8 Steps to Better Major Gifts Fundraising

Martha Schumacher, CFRE of Hazen, Inc. is one of the most authentic fundraisers I have ever met. I have had the opportunity to learn in two of her sessions through the Association of Fundraising Professionals and I always take away a new idea I can implement in my one-person development shop immediately. Here are 8 awesome tips I learned about major gifts at a recent session with Martha, straight from the mouth of the AFP/DC 2006 Outstanding Professional Fundraiser of the Year:

  1. Diversification of revenue sources is a myth – instead you should be building on the fundraising areas in which you’ve been most successful. Play to your strengths by building on the successes you’ve already had. For example, if you currently raise 80% of your annual revenues from foundations, make sure to continue focusing your core energies there. Don’t get so focused on diversifying that you forget to put enough resources (human and $) into what is already working well.

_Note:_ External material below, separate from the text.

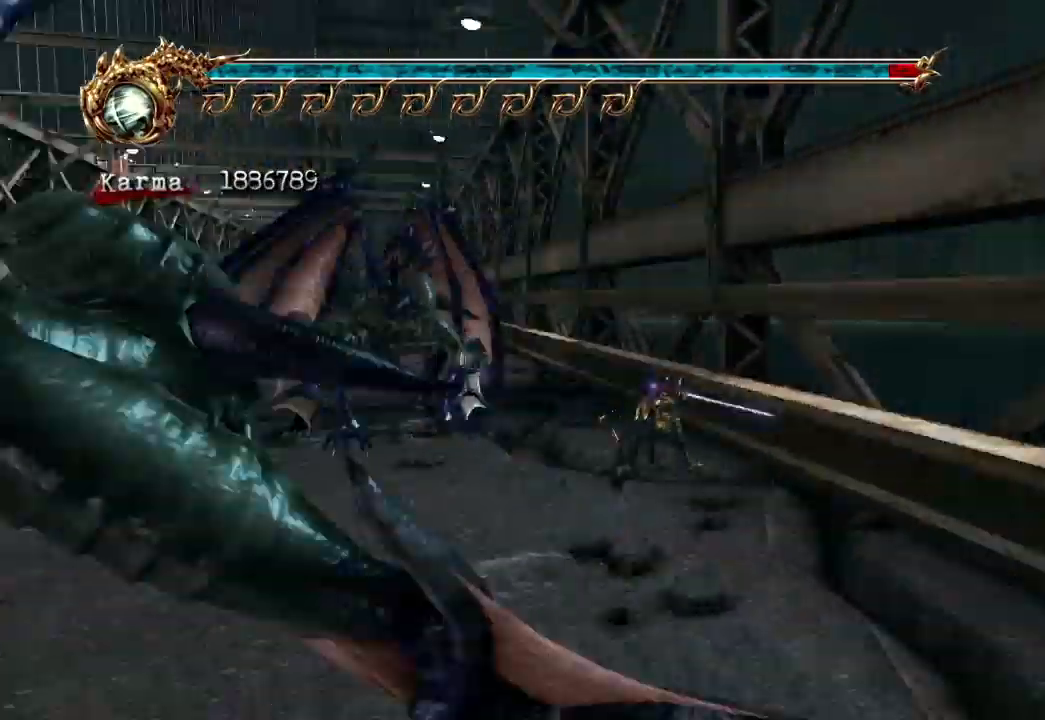
{"buttons": ["L2"], "left_stick": "up", "right_stick": "center"}
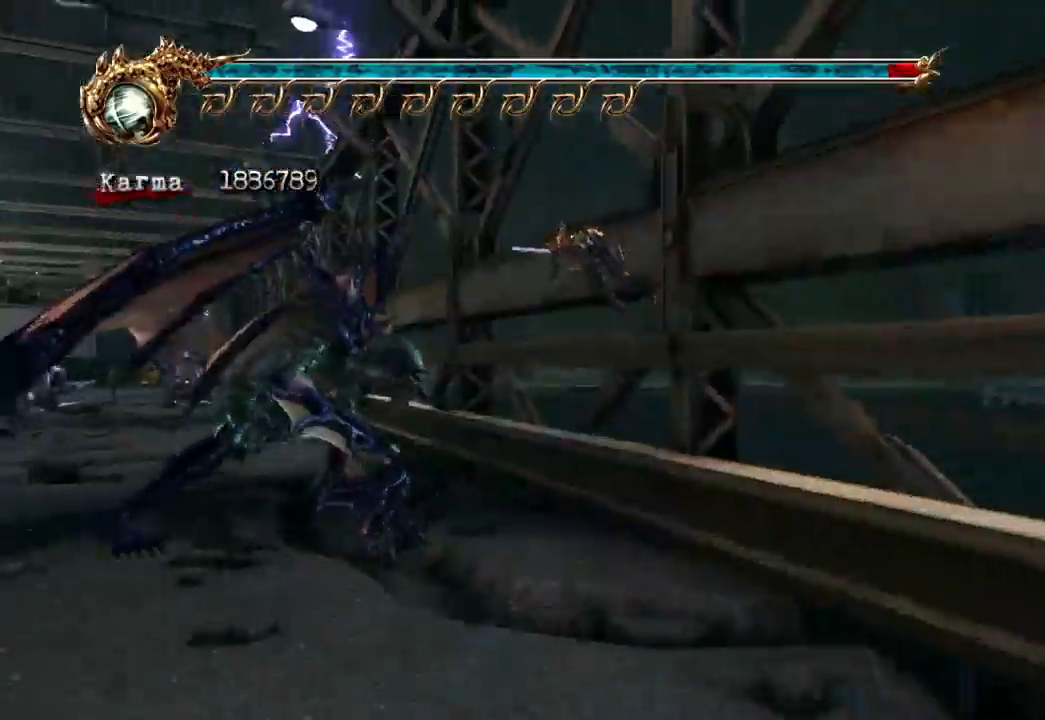
{"buttons": ["Y"], "left_stick": "up-left", "right_stick": "center"}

  2. Put major gifts activities (making calls, writing personal notes, etc.) on your and your CEO’s schedule every week.
  3. Develop a major gifts calendar – even if it’s for one year or less – so that you can fundraise more proactively.
  4. Ask your donors for multi-year pledges for general support to build capacity and ensure/insure your organization’s future.
  5. Spend the bulk of your time on stewarding/upgrading your current top donors.
  6. Schedule as many face-to-face visits as possible, and each of those visits should ideally be with two organizational reps (i.e. a board member and CEO, development director and CEO, etc.). Which two people will go should be decided on a case-by-case basis depending upon individual connections with the donor.
  7. Focus on donors who are truly committed to your mission. They will be your long-term major donors and ultimately planned giving donors.
  8. Every fundraiser should read The Millionaire Next Door by Thomas Stanley and William Danko.

Thinking maybe you need to hire Martha to help you with your fundraising strategy? Contact her at hazeninc@earthlink.net.

  • Anonymous

    As a grant writer/fundraiser what I find lacking from this advice is doing the work and having the impact. Focus on fundraising should come after using the $ to achieve the goals and objectives and stay true to the mission. This may not be a problem in institutions such as hospitals, museums etc. but it is for small, communtiy-based organizations. Any thoguhts?

  • Rosetta Thurman

    Good point, anonymous! Fundraising is certainly no good just for fundraising sake. I have been asked many times by funders to show my nonprofit’s impact before they would even let us apply for a new grant, so that piece is really important. I agree that none of Martha’s advice will work if your organization’s goals and objectives are not being achieved, especially with major gifts. My view is that small, community-based organizations should not seek to grow,through major gifts or otherwise, unless they have some measurable success to point to that they can build upon with the new grant money. And for the most part, nonprofits that grow without this consideration are not being true to their mission.